Methods: This retrospective study that was carried out at a single-center, mixed medical-surgical Pediatric Intensive Care Unit (PICU). The study focused on patients aged 0-21 years who were admitted to the PICU between January 1, 2021, and June 30, 2023, and who developed tracheobronchitis. To identify relevant patients, we used ICD-10-CM codes for tracheostomy dependence and tracheobronchitis related diagnoses. Inclusion criteria were based on medical records that met the CDC definition for tracheobronchitis and included biomarkers of CRP and PCT collected at the onset of symptoms. Records were excluded if they lacked CRP or PCT data at symptom onset, if the patient had concurrent bacterial infections, or if the patient was receiving antibiotics at the time of the diagnosis.
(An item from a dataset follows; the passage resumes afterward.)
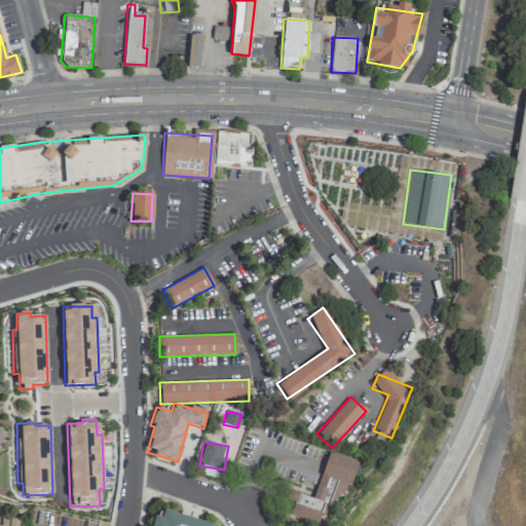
[(313,498),(288,491),(285,500),(294,502),(290,515),(324,525),(325,525),(335,495),(345,498),(357,461),(328,452),(313,498)]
Patient's that had concurrent respiratory viral illnesses diagnosed via respiratory viral panel were analyzed in parallel to the patients who developed tracheobronchitis without co existing viral illness.
Results: Total of 41 patients (mean age 5.74 years) were studied, 23 that had no co-diagnosed virus and 18 who also had a virus diagnosed on respiratory viral panel. The median CRP was elevated in both (3.22 mg/dL and 3.62 mg/dL, P < 0.023) in group with viral co-infection. The PCT (cut off for normal PCT being < 0.5 ng/mL) patients with 0.0 ng/mL and 0.25 ng/mL in non-viral and viral group, respectively.
Conclusions: When evaluating tracheobronchitis, CRP and PCT values do not seem to correlate with the development of the illness, as both markers often remain with normal to low range. This lack of elevation complicates the diagnosis and delays the initiation of appropriate antibiotic therapy.